(Data items)

=== Section Start ===

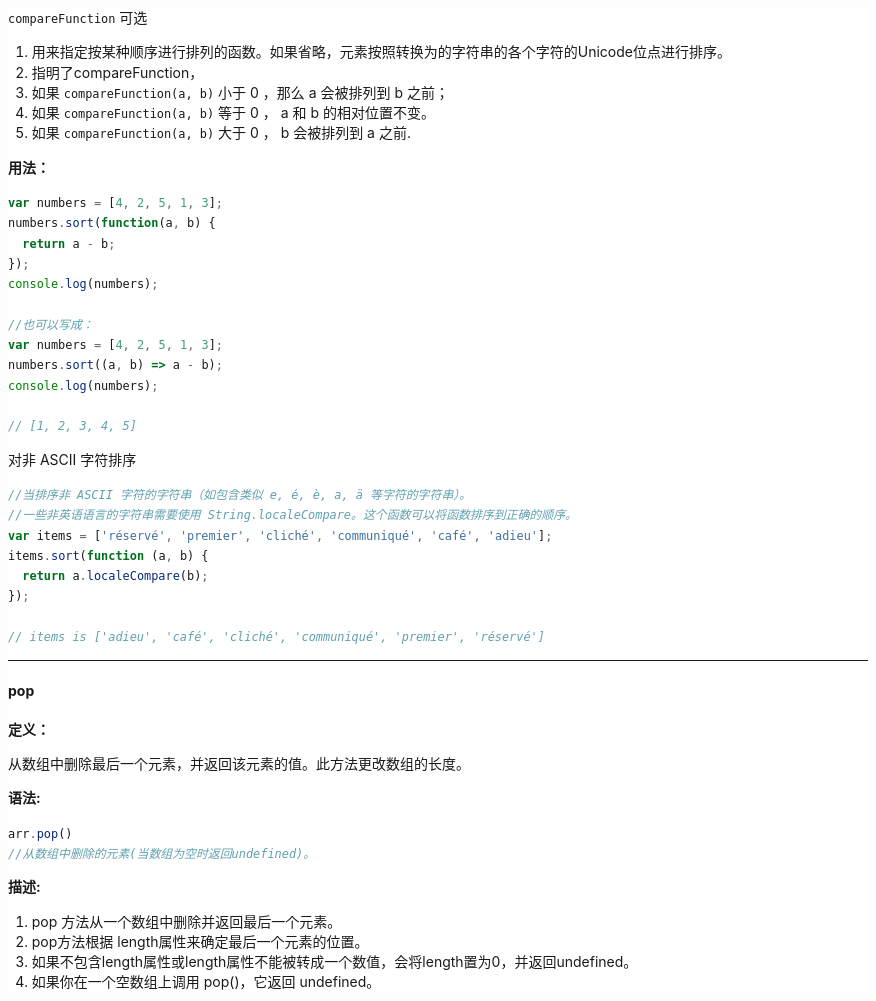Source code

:  `compareFunction` 可选

1. 用来指定按某种顺序进行排列的函数。如果省略，元素按照转换为的字符串的各个字符的Unicode位点进行排序。
2. 指明了compareFunction，
3. 如果 `compareFunction(a, b)` 小于 0 ，那么 a 会被排列到 b 之前；
4. 如果 `compareFunction(a, b)` 等于 0 ， a 和 b 的相对位置不变。
5. 如果 `compareFunction(a, b)` 大于 0 ， b 会被排列到 a 之前.

**用法：**

```javascript
var numbers = [4, 2, 5, 1, 3];
numbers.sort(function(a, b) {
  return a - b;
});
console.log(numbers);

//也可以写成：
var numbers = [4, 2, 5, 1, 3]; 
numbers.sort((a, b) => a - b); 
console.log(numbers);

// [1, 2, 3, 4, 5]
```

对非 ASCII 字符排序

```javascript
//当排序非 ASCII 字符的字符串（如包含类似 e, é, è, a, ä 等字符的字符串）。
//一些非英语语言的字符串需要使用 String.localeCompare。这个函数可以将函数排序到正确的顺序。
var items = ['réservé', 'premier', 'cliché', 'communiqué', 'café', 'adieu'];
items.sort(function (a, b) {
  return a.localeCompare(b);
});

// items is ['adieu', 'café', 'cliché', 'communiqué', 'premier', 'réservé']
```

---



#### pop

**定义：**

从数组中删除最后一个元素，并返回该元素的值。此方法更改数组的长度。

**语法:**

```javascript
arr.pop()
//从数组中删除的元素(当数组为空时返回undefined)。
```

**描述:**

1. pop 方法从一个数组中删除并返回最后一个元素。
2. pop方法根据 length属性来确定最后一个元素的位置。
3. 如果不包含length属性或length属性不能被转成一个数值，会将length置为0，并返回undefined。
4. 如果你在一个空数组上调用 pop()，它返回  undefined。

=== Section End ===

> **PROBLEM REQUIREMENTS**
Every line above holding the string "numbers" should be listed.

> **SOLUTION TO THE PROBLEM**
var numbers = [4, 2, 5, 1, 3];
numbers.sort(function(a, b) {
console.log(numbers);
var numbers = [4, 2, 5, 1, 3]; 
numbers.sort((a, b) => a - b); 
console.log(numbers);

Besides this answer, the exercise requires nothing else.